-- Required work --
A word-for-word repetition of all the entries is needed.
*** Input ***
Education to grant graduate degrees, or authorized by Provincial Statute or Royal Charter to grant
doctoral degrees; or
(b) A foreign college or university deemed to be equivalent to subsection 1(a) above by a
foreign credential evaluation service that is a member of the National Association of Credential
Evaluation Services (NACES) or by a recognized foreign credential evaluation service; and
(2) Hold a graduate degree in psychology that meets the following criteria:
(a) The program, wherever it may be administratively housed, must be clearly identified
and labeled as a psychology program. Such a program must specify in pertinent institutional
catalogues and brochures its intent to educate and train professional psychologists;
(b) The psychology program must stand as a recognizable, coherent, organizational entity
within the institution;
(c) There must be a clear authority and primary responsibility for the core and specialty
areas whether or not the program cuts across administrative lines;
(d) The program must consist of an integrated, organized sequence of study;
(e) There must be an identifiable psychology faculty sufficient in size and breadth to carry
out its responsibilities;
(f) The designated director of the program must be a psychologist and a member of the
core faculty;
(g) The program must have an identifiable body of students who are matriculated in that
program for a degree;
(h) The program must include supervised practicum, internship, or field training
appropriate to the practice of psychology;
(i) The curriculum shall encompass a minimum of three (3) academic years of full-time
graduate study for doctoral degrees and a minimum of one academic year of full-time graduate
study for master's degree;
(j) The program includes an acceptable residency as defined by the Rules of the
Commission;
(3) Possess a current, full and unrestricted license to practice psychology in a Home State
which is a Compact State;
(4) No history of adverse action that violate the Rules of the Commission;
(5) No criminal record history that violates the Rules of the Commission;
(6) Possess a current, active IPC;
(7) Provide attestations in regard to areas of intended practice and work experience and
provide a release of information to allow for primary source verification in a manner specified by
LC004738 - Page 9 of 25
*** End of Input ***
-- Written answer --
Education to grant graduate degrees, or authorized by Provincial Statute or Royal Charter to grant
doctoral degrees; or
(b) A foreign college or university deemed to be equivalent to subsection 1(a) above by a
foreign credential evaluation service that is a member of the National Association of Credential
Evaluation Services (NACES) or by a recognized foreign credential evaluation service; and
(2) Hold a graduate degree in psychology that meets the following criteria:
(a) The program, wherever it may be administratively housed, must be clearly identified
and labeled as a psychology program. Such a program must specify in pertinent institutional
catalogues and brochures its intent to educate and train professional psychologists;
(b) The psychology program must stand as a recognizable, coherent, organizational entity
within the institution;
(c) There must be a clear authority and primary responsibility for the core and specialty
areas whether or not the program cuts across administrative lines;
(d) The program must consist of an integrated, organized sequence of study;
(e) There must be an identifiable psychology faculty sufficient in size and breadth to carry
out its responsibilities;
(f) The designated director of the program must be a psychologist and a member of the
core faculty;
(g) The program must have an identifiable body of students who are matriculated in that
program for a degree;
(h) The program must include supervised practicum, internship, or field training
appropriate to the practice of psychology;
(i) The curriculum shall encompass a minimum of three (3) academic years of full-time
graduate study for doctoral degrees and a minimum of one academic year of full-time graduate
study for master's degree;
(j) The program includes an acceptable residency as defined by the Rules of the
Commission;
(3) Possess a current, full and unrestricted license to practice psychology in a Home State
which is a Compact State;
(4) No history of adverse action that violate the Rules of the Commission;
(5) No criminal record history that violates the Rules of the Commission;
(6) Possess a current, active IPC;
(7) Provide attestations in regard to areas of intended practice and work experience and
provide a release of information to allow for primary source verification in a manner specified by
LC004738 - Page 9 of 25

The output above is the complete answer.